A decade later, while bluntly stating his view of Canada’s relationship to the monarchy at a news conference in Ottawa, he committed what came to be seen as a major gaffe.
“I think it’s a complete misconception to imagine that the monarchy exists in the interests of the monarch — it doesn’t. It exists in the interests of the people: in a sense,” he said. “We don’t come here for our health, so to speak. We can think of other ways of enjoying ourselves.”
That same tour also prompted a line that has appeared in many compilations of his most notorious quotes.
According to the book “Royal Observations” by Canadian historians Arthur Bousfield and Garry Toffoli, the Prince was dedicating an annex to Vancouver city hall when he made the announcement, “I declare this thing open, whatever it is.”
He later explained his flippant dedication by saying he hoped to get the event over with, since it was raining and he was speaking to a crowd of about 15 people.
But that sense of spontaneity won him plaudits from those who attended public events with him.
Finch recalls a 2010 dinner in Toronto that was marred by rolling black-outs that knocked out both the lights and the air conditioning on a sweltering summer’s day.

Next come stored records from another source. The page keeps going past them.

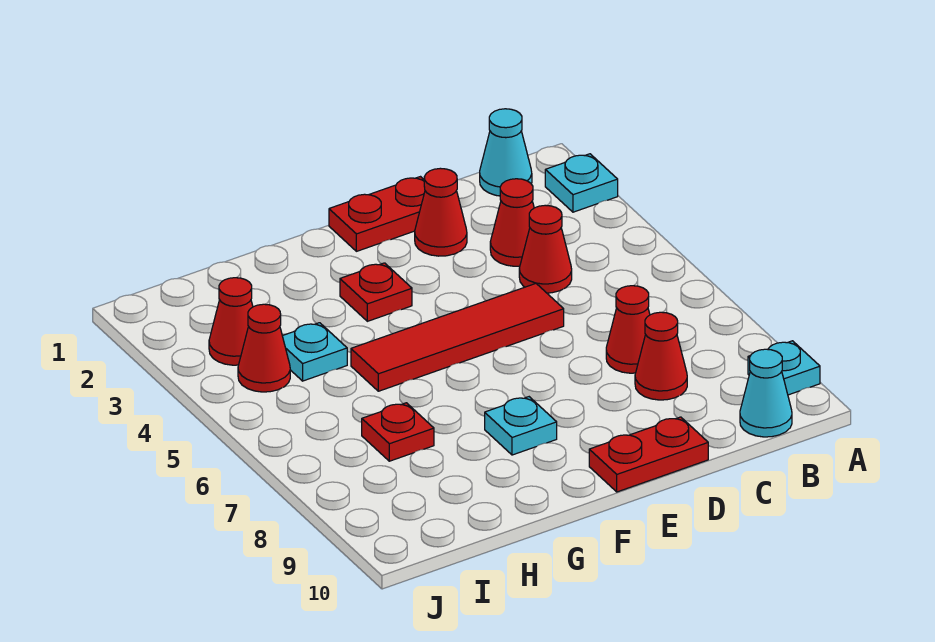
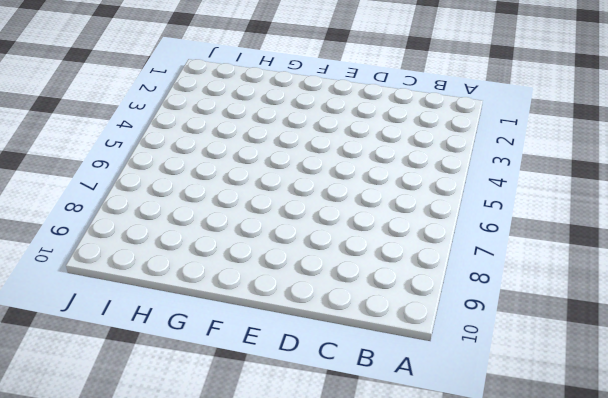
none -> cyan plate A2 level 1
none -> cyan plate A9 level 1
none -> cyan cone B1 level 1

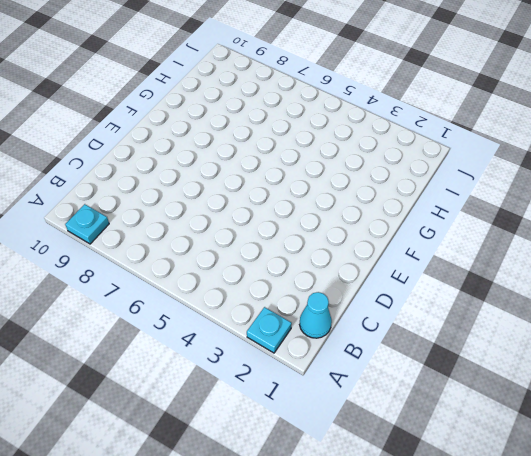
none -> cyan cone B10 level 1
none -> red cone C3 level 1
none -> red cone C4 level 1

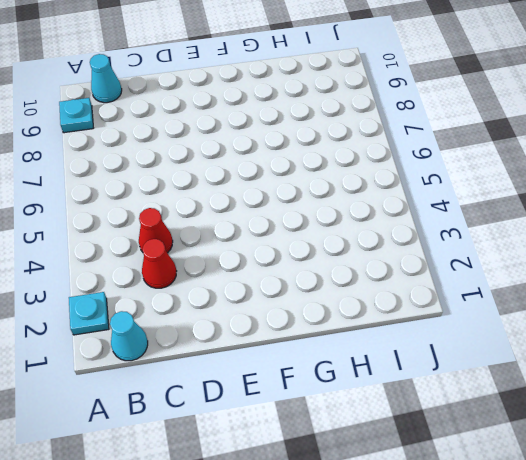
none -> red cone C7 level 1
none -> red cone C8 level 1
none -> red plate D1:E1 level 1

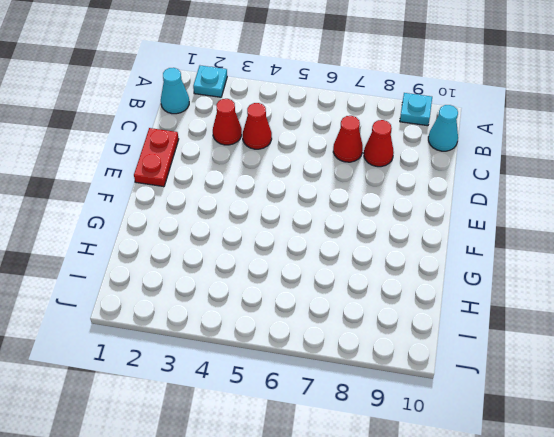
none -> red cone D2 level 1
none -> red tile D5:G5 level 1
none -> red plate D10:E10 level 1

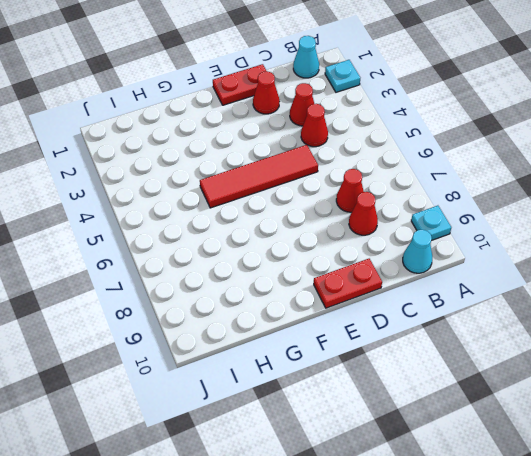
none -> red plate F3 level 1
none -> cyan plate F8 level 1
none -> cyan plate H4 level 1

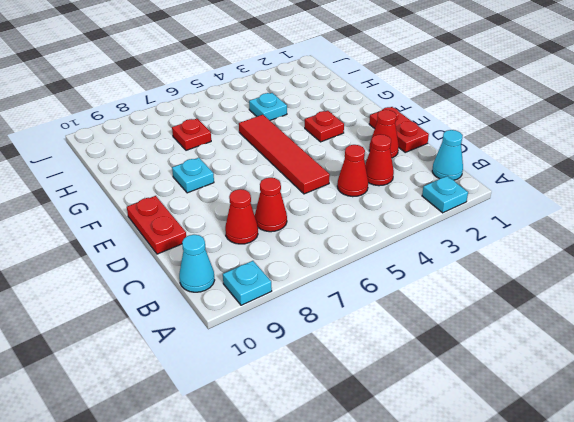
none -> red cone I3 level 1
none -> red cone I4 level 1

Philip, then 88, was not bothered by the logistical hassles that arose from the power failure, Finch recalled.
“I heard someone say to him, ‘sir, the elevators aren’t working,’ and he said, ‘well, we’ll just take the bloody stairs,’” Finch recalled. “Here’s a guy in his late 80’s, and he’s not letting the power outage or the intense heat or anything get to him. He’s just carrying on his job.”
That job entailed becoming a patron to 44 Canadian organizations, many of which focused on conservation, science or athletics.

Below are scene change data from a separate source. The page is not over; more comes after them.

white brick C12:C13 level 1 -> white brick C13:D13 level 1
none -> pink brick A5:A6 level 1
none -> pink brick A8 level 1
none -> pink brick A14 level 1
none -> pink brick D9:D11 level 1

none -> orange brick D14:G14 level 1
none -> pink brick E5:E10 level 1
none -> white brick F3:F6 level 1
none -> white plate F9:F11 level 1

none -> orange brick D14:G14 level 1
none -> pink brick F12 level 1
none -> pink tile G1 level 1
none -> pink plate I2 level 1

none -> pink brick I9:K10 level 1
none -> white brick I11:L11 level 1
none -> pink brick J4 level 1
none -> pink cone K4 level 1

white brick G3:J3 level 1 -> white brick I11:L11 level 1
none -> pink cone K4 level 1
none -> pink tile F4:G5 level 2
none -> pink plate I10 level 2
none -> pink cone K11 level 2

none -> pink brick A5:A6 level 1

They include the Canadian Aeronautics and Space Institute, the Canadian Curling Association and the Outward Bound Trust.
But Philip is perhaps best known for founding the Duke of Edinburgh’s Award, an international organization that has been promoting leadership and responsibility among youth since 1956.

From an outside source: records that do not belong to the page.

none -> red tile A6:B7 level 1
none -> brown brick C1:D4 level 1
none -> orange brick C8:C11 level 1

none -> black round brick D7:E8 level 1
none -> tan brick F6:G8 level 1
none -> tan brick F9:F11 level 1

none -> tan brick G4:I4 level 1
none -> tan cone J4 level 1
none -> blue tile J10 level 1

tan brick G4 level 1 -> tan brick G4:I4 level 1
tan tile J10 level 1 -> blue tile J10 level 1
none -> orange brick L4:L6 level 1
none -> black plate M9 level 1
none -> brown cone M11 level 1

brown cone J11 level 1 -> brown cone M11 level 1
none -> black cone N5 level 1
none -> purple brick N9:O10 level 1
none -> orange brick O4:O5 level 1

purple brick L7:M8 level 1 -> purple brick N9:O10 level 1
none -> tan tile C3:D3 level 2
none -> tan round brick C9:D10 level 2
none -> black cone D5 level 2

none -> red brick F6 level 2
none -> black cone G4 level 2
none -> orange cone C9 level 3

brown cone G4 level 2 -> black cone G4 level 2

“(Prince Philip) has been a great inspiration to thousands of Canadian youth,” said Rick Ashbee, national executive director of the Canadian division of the awards. “It is a testament to his vision that over the past 60 years the Duke of Edinburgh continuously inspires and elevates young participants as they emerge as talented and effective leaders.”
Philip’s final visit to Canada in 2013 also saw the long-serving royal consort achieve the country’s highest civilian honour. Gov. Gen. David Johnston made him a Companion of the Order of Canada, as well as granted him the Commander of the Order of Military Merit.